Journal article published in IEEE TNSM
Our paper "Content Object Security in the Internet of Things: Challenges, Prospects, and Emerging Solutions" has been published in IEEE Transactions on Network and Service Management.
News from Mar 12, 2022
- Cenk Gündogan, Christian Amsüss, Thomas C. Schmidt, Matthias Wählisch,
Content Object Security in the Internet of Things: Challenges, Prospects, and Emerging Solutions,
IEEE Transactions on Network and Service Management, Vol. 19, No. 1, pp. 538--553, IEEE, March 2022.
HTML PDF Code BibTeX Abstract
Abstract: Content objects are confined data elements that carry meaningful information. Massive amounts of content objects are published and exchanged every day on the Internet. The emerging Internet of Things (IoT) augments the network edge with reading sensors and controlling actuators that comprise machine-to-machine communication using small data objects. IoT content objects are often messages that fit into single IPv6 datagram. These IoT messages frequently traverse protocol translators at gateways, which break end-to-end transport and security of Internet protocols. To preserve content security from end to end via gateways and proxies, the IETF recently developed Object Security for Constrained RESTful Environments (OSCORE), which extends the Constrained Application Protocol (CoAP) with content object security features commonly known from Information Centric Networking (ICN). This paper revisits the current IoT protocol architectures and presents a comparative analysis of protocol stacks that protect request-response transactions. We discuss features and limitations of the different protocols and analyze emerging functional extensions.

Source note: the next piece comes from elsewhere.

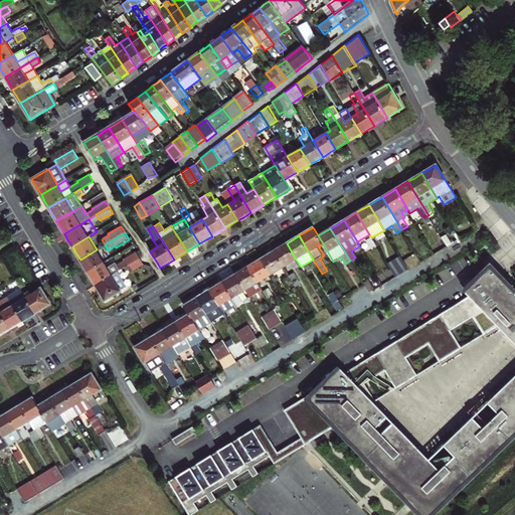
[(370,248),(376,245),(371,237),(366,240),(370,248)]
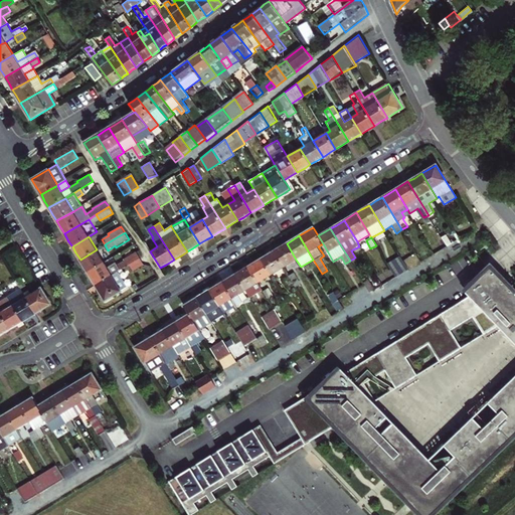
[(283,268),(296,260),(287,243),(279,247),(273,251),(283,268)]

We measure the protocol performances of CoAP over Datagram Transport Layer Security (DTLS), OSCORE, and the information-centric Named Data Networking (NDN) protocol on a large-scale IoT testbed in single- and multi-hop scenarios. Our findings indicate that (a) OSCORE improves on CoAP over DTLS in error-prone wireless regimes due to omitting the overhead of maintaining security sessions at endpoints, (b) NDN attains superior robustness and reliability due to its intrinsic network caches and hop-wise retransmissions, and (c) OSCORE/CoAP offers room for improvement and optimization in multiple directions.